■ **YOUR GOAL**
Which lines of the entries contain the word "when"? Please list them.

----------

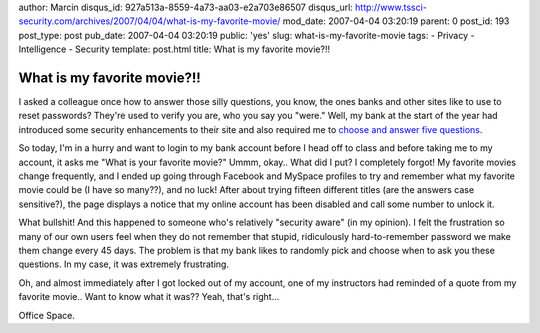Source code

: author: Marcin
disqus_id: 927a513a-8559-4a73-aa03-e2a703e86507
disqus_url: http://www.tssci-security.com/archives/2007/04/04/what-is-my-favorite-movie/
mod_date: 2007-04-04 03:20:19
parent: 0
post_id: 193
post_type: post
pub_date: 2007-04-04 03:20:19
public: 'yes'
slug: what-is-my-favorite-movie
tags:
- Privacy
- Intelligence
- Security
template: post.html
title: What is my favorite movie?!!

What is my favorite movie?!!
############################

I asked a colleague once how to answer those silly questions, you know,
the ones banks and other sites like to use to reset passwords? They're
used to verify you are, who you say you "were." Well, my bank at the
start of the year had introduced some security enhancements to their
site and also required me to `choose and answer five
questions <http://www.tssci-security.com/archives/2007/01/24/what-does-your-fathers-middle-name-first-car-and-high-school-mascot-all-have-in-common/>`_.

So today, I'm in a hurry and want to login to my bank account before I
head off to class and before taking me to my account, it asks me "What
is your favorite movie?" Ummm, okay.. What did I put? I completely
forgot! My favorite movies change frequently, and I ended up going
through Facebook and MySpace profiles to try and remember what my
favorite movie could be (I have so many??), and no luck! After about
trying fifteen different titles (are the answers case sensitive?), the
page displays a notice that my online account has been disabled and call
some number to unlock it.

What bullshit! And this happened to someone who's relatively "security
aware" (in my opinion). I felt the frustration so many of our own users
feel when they do not remember that stupid, ridiculously
hard-to-remember password we make them change every 45 days. The problem
is that my bank likes to randomly pick and choose when to ask you these
questions. In my case, it was extremely frustrating.

Oh, and almost immediately after I got locked out of my account, one of
my instructors had reminded of a quote from my favorite movie.. Want to
know what it was?? Yeah, that's right...

Office Space.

----------

■ **RESPONSE AREA**
feel when they do not remember that stupid, ridiculously
is that my bank likes to randomly pick and choose when to ask you these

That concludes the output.